In the video below we have an Apple television advertisement announcing its new computer and its GUI with the office metaphor as a differentiator among other products of the time due to its ease of use. Notice how the actor uses his finger as a pointer, simulating a mouse, pointing to objects that the Mac simulates in its interface, such as papers, folders, and a calculator.

Virtually all operating systems that have adopted a graphical interface have used or use the office metaphor. Some more purist about their own metaphor, others more practical.

BeOS, for example, showed an icon of external devices connected to the desktop, while internal devices were accessed through the computer icon, to be more faithful to metaphor.

One of the most true implementations of metaphor itself came in 2010 with BumpTop. The idea of ​​the BumpTop interface was to more effectively simulate an office desk. In it, documents are small 3D objects that can be stacked, manipulated using gestures and even tossed around using physical laws for a more realistic experience.

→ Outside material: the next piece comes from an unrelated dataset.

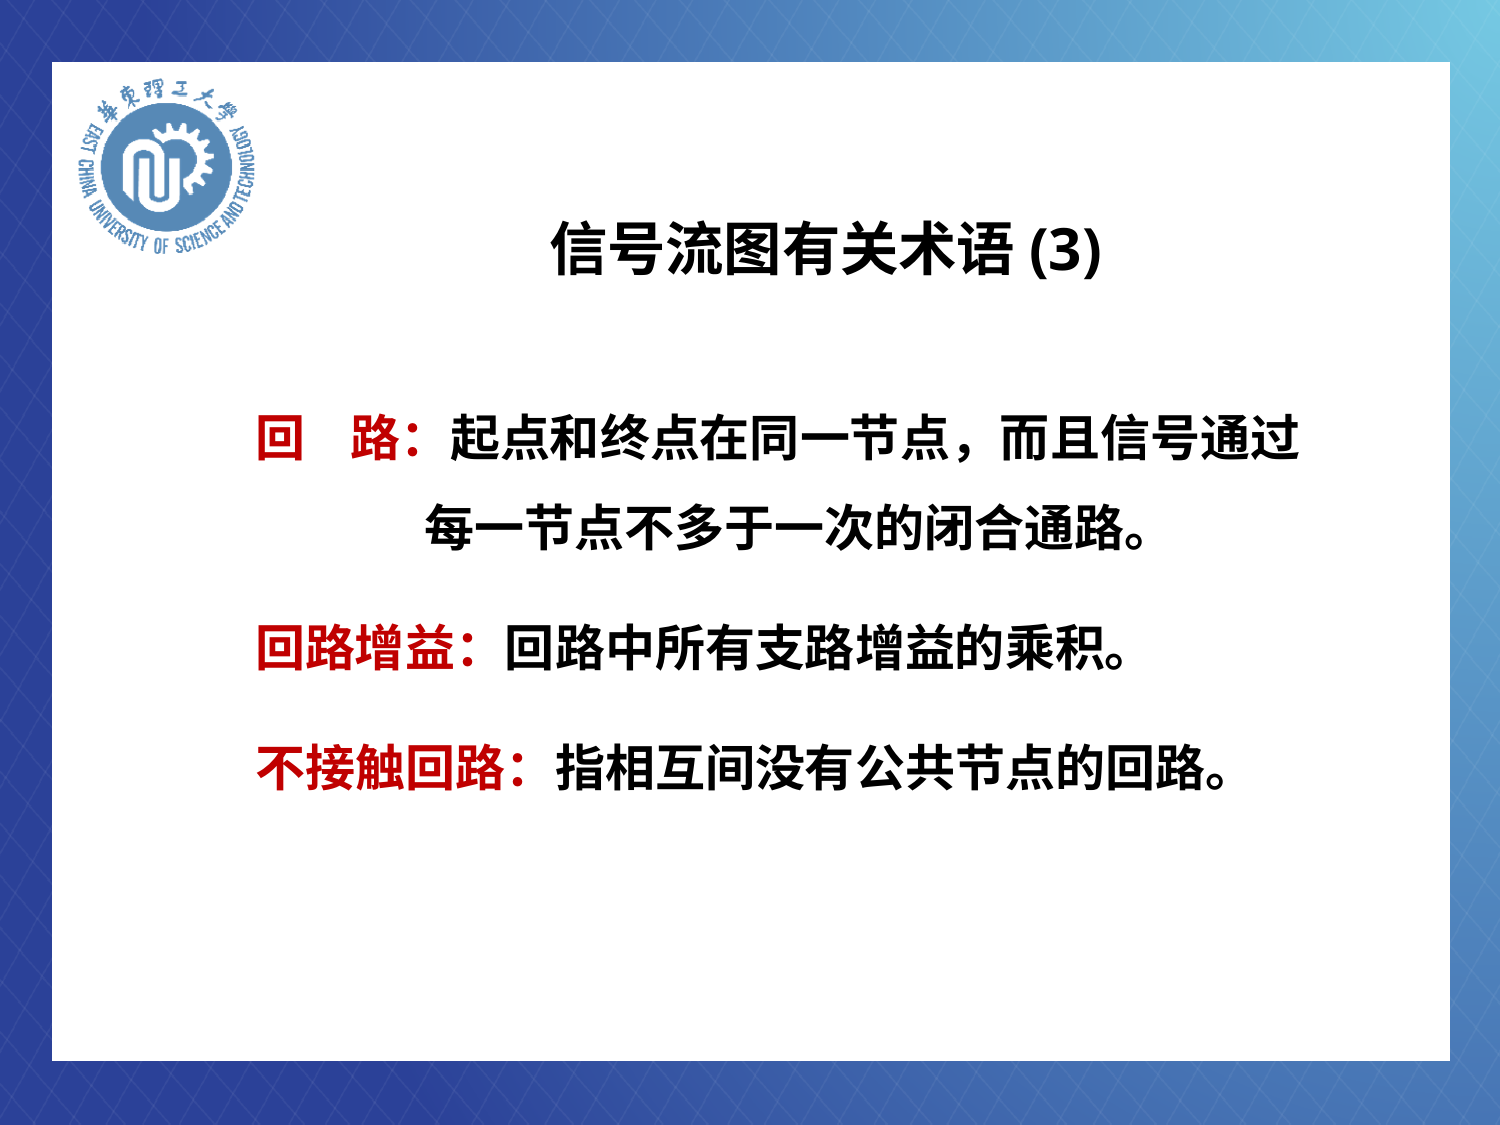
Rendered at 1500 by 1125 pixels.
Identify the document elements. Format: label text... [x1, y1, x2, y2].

picture [0, 0, 1500, 1125]
title 信号流图有关术语(3) [529, 193, 1122, 302]
text_box 回 路：起点和终点在同一节点，而且信号通过 每一节点不多于一次的闭合通路。 回路增益：回路中所有支路增益的乘积。 不接触回路：指相互间没有公共节点的回路。 [240, 369, 1341, 804]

Unfortunately, the BumpTop product was discontinued shortly after the company was bought by Google.

Impacts

The Desktop Metaphor developed by Alan Kay's team is still used today in all major desktop operating systems. It was an important step for computers to gain their popularity today. It made possible the use of computers by non-technical people and opened up different possibilities in the creation of computer programs, since we were no longer limited to a command line interface.

It is so popular today that, for many, it has outgrown it's "inspiration." When we talk about folders or files, it comes to mind no longer folders and various papers, but files and folders on a computer. The desktop name itself is more closely related to your computer than it is to the top of your desk.